Biologically stocks will continue to rise and fall with environmental conditions, but the marine fisheries will generally be healthy, with numerous small and a few large marine reserves set aside as parks and spawning refuges. Despite considerable political effort, the habitat base for salmon will continue to decline as the growing human population competes with fish for water, stream frontage and land use. Efforts to save habitat will be reasonably successful in forest watersheds, where changes in forest practice will improve conditions for salmon, but in suburban and urban areas these attempts will be much less successful.--Fisheries Professor Ray Hilborn

Genetic Research Results in 'Designer' Trees

Three dedicated categories of forest land will emerge:

1) Lands reserved primarily for the intensive production of wood products; forest farming if you will. 2) Lands that will provide both forest products and environmental and amenity benefits in some combination. 3) Lands that are reserved and managed only for their environmental and amenity benefits.

Whatever the ultimate balance in these categories of forest lands, the following will occur:

1) Fast growth, short rotation, disease- and insect-resistant forests with desired wood properties will be developed through molecular genetics research. The environmental community will have reservations and appropriate worries about these "designer" trees and forests, but the perceived benefits will be judged to outweigh the risks.

2) We will build housing of equal or greater strength than now but with less wood and wood of lower quality. For example, new products will be available that combine wood with other materials such as plastics. The recycling and reuse ethic will be commonplace with an almost instinctive acceptance.

3) Advanced technology and research will also help forest stewards manage and protect environmental and amenity values of forests in a more informed and effective way. The dynamics of all biota will be better understood including, for example, soil insects and arthropods, migratory birds, the needs of anadromous fish and threatened plants even of the most insignificant stature. All will be much easier to monitor and provide for.--Forest Resources Dean David Thorud

Forestry: Increased Demand Met with Increased Productivity

Progress in the field of forestry over the next 90 years will be dominated by two themes; an increasing reliance on renewable resources by a growing world population and an unlimited, universal access to information. Advances in molecular biology will vastly expand our capability to "grow" fiber and forests, increasing productivity within a shrinking resource base allocated to production for human consumption. Plant life in general and the animals that depend upon them will flourish as global warming increased over the next 90 years, augmenting the man-made increases in productivity.

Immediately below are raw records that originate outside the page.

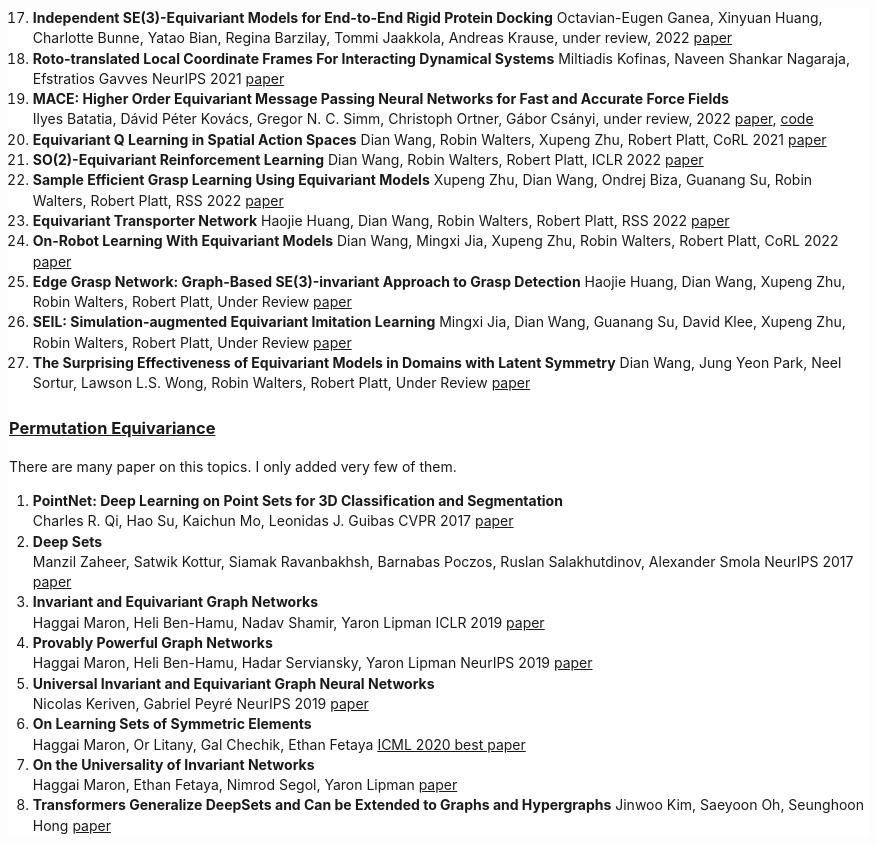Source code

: 17. **Independent SE(3)-Equivariant Models for End-to-End Rigid Protein Docking**
Octavian-Eugen Ganea, Xinyuan Huang, Charlotte Bunne, Yatao Bian, Regina Barzilay, Tommi Jaakkola, Andreas Krause, under review, 2022 [paper](https://arxiv.org/abs/2111.07786)
18. **Roto-translated Local Coordinate Frames For Interacting Dynamical Systems**
Miltiadis Kofinas, Naveen Shankar Nagaraja, Efstratios Gavves NeurIPS 2021 [paper](https://arxiv.org/abs/2110.14961)
19. **MACE: Higher Order Equivariant Message Passing Neural Networks for Fast and Accurate Force Fields**<br>
Ilyes Batatia, Dávid Péter Kovács, Gregor N. C. Simm, Christoph Ortner, Gábor Csányi, under review, 2022 [paper](https://arxiv.org/abs/2206.07697), [code](https://github.com/ACEsuit/mace)
20. **Equivariant Q Learning in Spatial Action Spaces**
Dian Wang, Robin Walters, Xupeng Zhu, Robert Platt, CoRL 2021 [paper](https://arxiv.org/pdf/2110.15443.pdf)
21. **SO(2)-Equivariant Reinforcement Learning**
Dian Wang, Robin Walters, Robert Platt, ICLR 2022 [paper](https://arxiv.org/pdf/2203.04439.pdf)
22. **Sample Efficient Grasp Learning Using Equivariant Models**
Xupeng Zhu, Dian Wang, Ondrej Biza, Guanang Su, Robin Walters, Robert Platt, RSS 2022 [paper](https://arxiv.org/pdf/2202.09468.pdf)
23. **Equivariant Transporter Network**
Haojie Huang, Dian Wang, Robin Walters, Robert Platt, RSS 2022 [paper](https://arxiv.org/pdf/2202.09400.pdf)
24. **On-Robot Learning With Equivariant Models**
Dian Wang, Mingxi Jia, Xupeng Zhu, Robin Walters, Robert Platt, CoRL 2022 [paper](https://arxiv.org/pdf/2203.04923.pdf)
25. **Edge Grasp Network: Graph-Based SE(3)-invariant Approach to Grasp Detection**
Haojie Huang, Dian Wang, Xupeng Zhu, Robin Walters, Robert Platt, Under Review [paper](https://arxiv.org/pdf/2211.00191.pdf)
26. **SEIL: Simulation-augmented Equivariant Imitation Learning**
Mingxi Jia, Dian Wang, Guanang Su, David Klee, Xupeng Zhu, Robin Walters, Robert Platt, Under Review [paper](https://arxiv.org/pdf/2211.00194.pdf)
27. **The Surprising Effectiveness of Equivariant Models in Domains with Latent Symmetry**
Dian Wang, Jung Yeon Park, Neel Sortur, Lawson L.S. Wong, Robin Walters, Robert Platt, Under Review [paper](https://arxiv.org/pdf/2211.09231.pdf)

### [Permutation Equivariance](#content)
There are many paper on this topics. I only added very few of them.

1. **PointNet: Deep Learning on Point Sets for 3D Classification and Segmentation**  
  Charles R. Qi, Hao Su, Kaichun Mo, Leonidas J. Guibas CVPR 2017 [paper](https://arxiv.org/abs/1612.00593) 
2. **Deep Sets**  
Manzil Zaheer, Satwik Kottur, Siamak Ravanbakhsh, Barnabas Poczos, Ruslan Salakhutdinov, Alexander Smola NeurIPS 2017   [paper](https://arxiv.org/abs/1703.06114)
3. **Invariant and Equivariant Graph Networks**  
  Haggai Maron, Heli Ben-Hamu, Nadav Shamir, Yaron Lipman ICLR 2019 [paper](https://arxiv.org/abs/1812.09902)  
4. **Provably Powerful Graph Networks**  
  Haggai Maron, Heli Ben-Hamu, Hadar Serviansky, Yaron Lipman NeurIPS 2019 [paper](https://arxiv.org/abs/1905.11136)  
5. **Universal Invariant and Equivariant Graph Neural Networks**  
  Nicolas Keriven, Gabriel Peyré NeurIPS 2019 [paper](https://papers.nips.cc/paper/2019/hash/ea9268cb43f55d1d12380fb6ea5bf572-Abstract.html)
6. **On Learning Sets of Symmetric Elements**  
  Haggai Maron, Or Litany, Gal Chechik, Ethan Fetaya [ICML 2020 best paper](https://arxiv.org/abs/2002.08599)
7. **On the Universality of Invariant Networks**  
  Haggai Maron, Ethan Fetaya, Nimrod Segol, Yaron Lipman [paper](https://arxiv.org/abs/1901.09342)
8. **Transformers Generalize DeepSets and Can be Extended to Graphs and Hypergraphs**
  Jinwoo Kim, Saeyoon Oh, Seunghoon Hong [paper](https://arxiv.org/abs/2110.14416)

The simultaneous growing demand and responding productivity will allow a multitude of choices to be made by societies and communities around the world. Universal access to information and a diverse, democratic opinion-sharing capability will create access to forest management policies at global and community scales. Communities of interests and communities of place will interact to create an infinite variety of policies, reflecting diverse values regarding forest management. This may manifest itself in a variety of forms. There will be the capability to globally centralize forest policy with human use of forests controlled by a mega-policy network, literally defining the relationship between mankind and our forest environment. Alternately, decentralization of forest use decisions might allow people's relationship with forest to be individual in nature. Perhaps a combination of the two models will evolve.

Progress in the field of forestry over the next 90 years will be more social, political and cultural than technical. Increasing human demand for renewable resources will be met by increasing productivity and availability.--Olympic Natural Resources Center Director John M. Calhoun.